(Data for this task Opens)
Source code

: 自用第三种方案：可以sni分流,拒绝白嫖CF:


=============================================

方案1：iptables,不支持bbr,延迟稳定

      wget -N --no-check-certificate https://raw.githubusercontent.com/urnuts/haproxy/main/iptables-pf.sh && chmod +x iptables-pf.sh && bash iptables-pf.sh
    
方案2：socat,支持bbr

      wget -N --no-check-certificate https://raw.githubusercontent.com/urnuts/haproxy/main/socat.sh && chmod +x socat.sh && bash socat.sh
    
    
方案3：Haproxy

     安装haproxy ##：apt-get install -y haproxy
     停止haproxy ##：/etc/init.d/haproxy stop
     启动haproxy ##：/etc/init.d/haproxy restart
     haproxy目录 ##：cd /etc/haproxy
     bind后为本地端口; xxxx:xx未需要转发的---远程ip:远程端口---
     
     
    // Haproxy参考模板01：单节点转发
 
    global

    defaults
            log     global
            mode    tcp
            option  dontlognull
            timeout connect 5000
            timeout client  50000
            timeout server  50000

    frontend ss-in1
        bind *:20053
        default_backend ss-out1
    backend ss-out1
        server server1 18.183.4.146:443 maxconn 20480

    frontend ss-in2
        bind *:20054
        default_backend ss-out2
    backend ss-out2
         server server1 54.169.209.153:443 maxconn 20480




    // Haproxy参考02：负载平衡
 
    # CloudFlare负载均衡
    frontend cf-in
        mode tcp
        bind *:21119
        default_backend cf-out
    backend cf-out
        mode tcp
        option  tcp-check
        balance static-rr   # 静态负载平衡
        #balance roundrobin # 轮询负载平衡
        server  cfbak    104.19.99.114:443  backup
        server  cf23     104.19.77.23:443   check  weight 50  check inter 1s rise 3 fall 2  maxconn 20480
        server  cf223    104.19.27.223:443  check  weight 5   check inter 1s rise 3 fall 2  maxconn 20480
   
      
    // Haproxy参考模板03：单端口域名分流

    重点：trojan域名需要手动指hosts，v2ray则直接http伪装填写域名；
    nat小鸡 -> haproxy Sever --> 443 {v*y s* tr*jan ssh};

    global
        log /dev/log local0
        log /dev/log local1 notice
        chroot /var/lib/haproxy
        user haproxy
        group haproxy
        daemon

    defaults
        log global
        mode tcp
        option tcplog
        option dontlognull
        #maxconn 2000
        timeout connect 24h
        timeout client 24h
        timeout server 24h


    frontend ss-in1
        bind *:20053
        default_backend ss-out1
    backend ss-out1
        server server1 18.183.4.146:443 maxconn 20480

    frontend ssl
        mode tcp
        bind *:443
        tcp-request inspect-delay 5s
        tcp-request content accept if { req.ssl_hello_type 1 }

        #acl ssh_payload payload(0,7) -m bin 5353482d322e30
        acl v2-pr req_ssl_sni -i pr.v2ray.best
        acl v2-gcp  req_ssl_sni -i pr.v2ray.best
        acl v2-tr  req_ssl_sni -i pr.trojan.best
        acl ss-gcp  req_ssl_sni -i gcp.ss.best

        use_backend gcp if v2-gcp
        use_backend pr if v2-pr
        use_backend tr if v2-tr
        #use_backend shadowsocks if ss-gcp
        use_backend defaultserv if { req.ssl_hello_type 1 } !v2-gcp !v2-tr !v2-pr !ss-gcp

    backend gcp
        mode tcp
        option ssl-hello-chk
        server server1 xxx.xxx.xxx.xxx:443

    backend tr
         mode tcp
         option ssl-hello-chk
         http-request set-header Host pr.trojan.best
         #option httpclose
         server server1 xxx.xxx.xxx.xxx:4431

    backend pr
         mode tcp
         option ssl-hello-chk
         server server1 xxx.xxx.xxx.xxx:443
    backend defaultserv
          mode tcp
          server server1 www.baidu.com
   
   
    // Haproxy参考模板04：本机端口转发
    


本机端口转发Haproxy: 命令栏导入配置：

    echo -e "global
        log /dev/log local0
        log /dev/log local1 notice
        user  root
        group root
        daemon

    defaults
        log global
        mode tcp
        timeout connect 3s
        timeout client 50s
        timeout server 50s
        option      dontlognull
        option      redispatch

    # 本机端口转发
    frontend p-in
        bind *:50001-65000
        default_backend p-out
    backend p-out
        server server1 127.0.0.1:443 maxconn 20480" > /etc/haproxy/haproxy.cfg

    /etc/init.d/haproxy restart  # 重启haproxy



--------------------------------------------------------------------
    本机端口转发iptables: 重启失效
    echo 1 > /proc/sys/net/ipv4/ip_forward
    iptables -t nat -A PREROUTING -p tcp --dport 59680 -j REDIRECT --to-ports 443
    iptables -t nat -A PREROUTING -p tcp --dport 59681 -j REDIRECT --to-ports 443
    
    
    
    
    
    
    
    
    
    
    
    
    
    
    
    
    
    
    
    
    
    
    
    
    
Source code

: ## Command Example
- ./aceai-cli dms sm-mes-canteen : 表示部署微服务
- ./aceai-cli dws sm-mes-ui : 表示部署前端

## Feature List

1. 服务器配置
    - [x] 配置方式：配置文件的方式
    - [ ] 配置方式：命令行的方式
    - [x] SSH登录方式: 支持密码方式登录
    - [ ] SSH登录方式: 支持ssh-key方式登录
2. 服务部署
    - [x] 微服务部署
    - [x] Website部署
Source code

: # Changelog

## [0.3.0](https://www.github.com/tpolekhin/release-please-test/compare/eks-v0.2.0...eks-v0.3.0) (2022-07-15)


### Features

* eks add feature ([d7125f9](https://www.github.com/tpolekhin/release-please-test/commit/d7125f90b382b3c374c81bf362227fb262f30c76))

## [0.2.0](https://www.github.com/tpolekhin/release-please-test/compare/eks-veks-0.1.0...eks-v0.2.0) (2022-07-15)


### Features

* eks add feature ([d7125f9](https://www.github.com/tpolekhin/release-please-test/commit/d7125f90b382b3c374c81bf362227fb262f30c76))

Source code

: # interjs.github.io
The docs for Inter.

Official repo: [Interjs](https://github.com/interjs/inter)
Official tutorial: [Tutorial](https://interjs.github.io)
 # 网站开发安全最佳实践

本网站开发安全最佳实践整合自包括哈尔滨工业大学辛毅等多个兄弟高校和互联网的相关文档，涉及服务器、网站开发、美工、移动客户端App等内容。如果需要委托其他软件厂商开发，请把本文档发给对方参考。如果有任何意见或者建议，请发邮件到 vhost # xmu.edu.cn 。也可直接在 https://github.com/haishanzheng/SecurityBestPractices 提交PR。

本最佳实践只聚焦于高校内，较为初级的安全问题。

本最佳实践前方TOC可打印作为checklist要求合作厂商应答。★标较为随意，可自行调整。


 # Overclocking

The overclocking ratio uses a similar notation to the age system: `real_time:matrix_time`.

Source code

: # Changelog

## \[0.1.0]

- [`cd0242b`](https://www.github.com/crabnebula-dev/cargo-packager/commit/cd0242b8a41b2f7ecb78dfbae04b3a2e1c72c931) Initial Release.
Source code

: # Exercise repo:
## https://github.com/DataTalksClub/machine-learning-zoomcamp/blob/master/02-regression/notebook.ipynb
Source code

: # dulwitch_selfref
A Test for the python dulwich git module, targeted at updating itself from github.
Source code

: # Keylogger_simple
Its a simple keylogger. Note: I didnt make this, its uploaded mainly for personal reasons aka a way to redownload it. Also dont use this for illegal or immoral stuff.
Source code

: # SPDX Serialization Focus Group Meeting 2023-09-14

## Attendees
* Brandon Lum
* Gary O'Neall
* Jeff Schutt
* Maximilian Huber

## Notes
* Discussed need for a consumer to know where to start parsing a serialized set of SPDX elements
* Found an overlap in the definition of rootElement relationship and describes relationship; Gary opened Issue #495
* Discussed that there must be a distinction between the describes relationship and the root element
(Data for this task Closes)
_Task description_:
Reproduce verbatim only the segment of the listing bounded by the line containing "#acl ssh_payload payload(0,7)" and the line containing "req_ssl_sni -i pr.trojan.best", with both boundary lines included.

_Written reply_:
        #acl ssh_payload payload(0,7) -m bin 5353482d322e30
        acl v2-pr req_ssl_sni -i pr.v2ray.best
        acl v2-gcp  req_ssl_sni -i pr.v2ray.best
        acl v2-tr  req_ssl_sni -i pr.trojan.best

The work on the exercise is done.